PROBLEM TO SOLVE ▸
Drop the pictures from the entries below, then reproduce the rest exactly.

━━━━━ INFORMATION ━━━━━

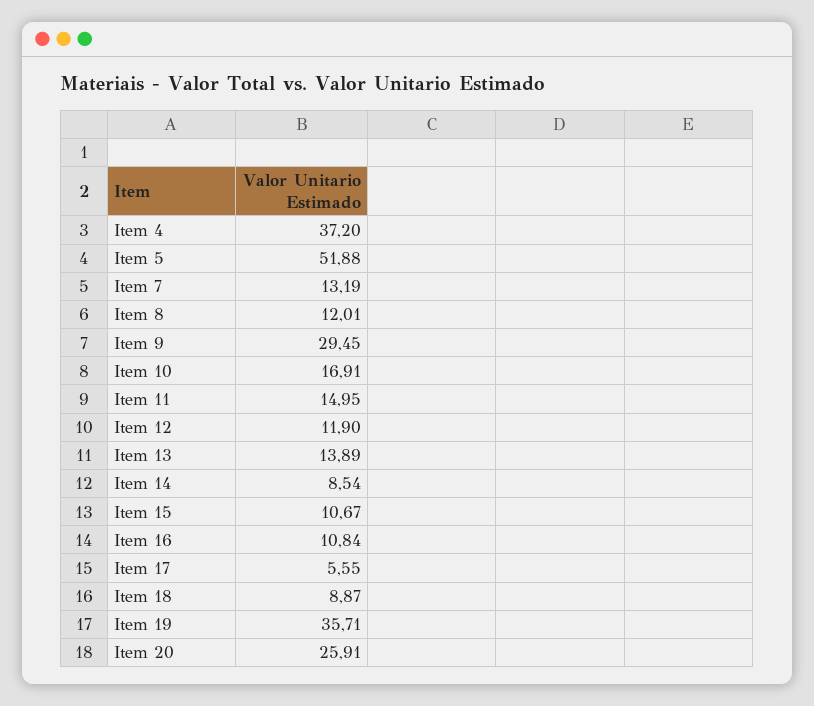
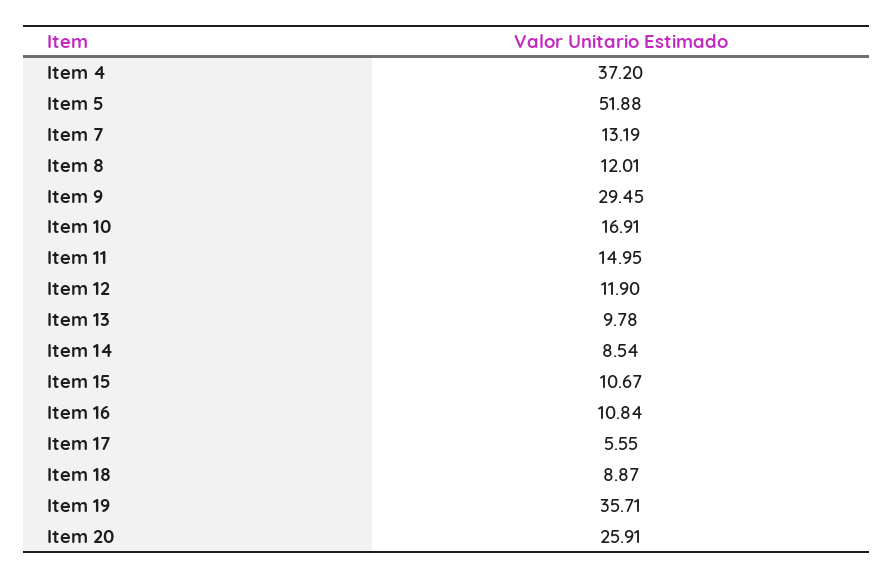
  {
    "Item 4": 37.2,
    "Item 5": 51.88,
    "Item 7": 13.19,
    "Item 8": 12.01,
    "Item 9": 29.45,
    "Item 10": 16.91,
    "Item 11": 14.95,
    "Item 12": 11.9,
-   "Item 13": 13.89,
+   "Item 13": 9.78,
    "Item 14": 8.54,
    "Item 15": 10.67,
    "Item 16": 10.84,
    "Item 17": 5.55,
    "Item 18": 8.87,
    "Item 19": 35.71,
    "Item 20": 25.91
  }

━━━━━

SOLUTION FOR THIS TASK ▸
  {
    "Item 4": 37.2,
    "Item 5": 51.88,
    "Item 7": 13.19,
    "Item 8": 12.01,
    "Item 9": 29.45,
    "Item 10": 16.91,
    "Item 11": 14.95,
    "Item 12": 11.9,
-   "Item 13": 13.89,
+   "Item 13": 9.78,
    "Item 14": 8.54,
    "Item 15": 10.67,
    "Item 16": 10.84,
    "Item 17": 5.55,
    "Item 18": 8.87,
    "Item 19": 35.71,
    "Item 20": 25.91
  }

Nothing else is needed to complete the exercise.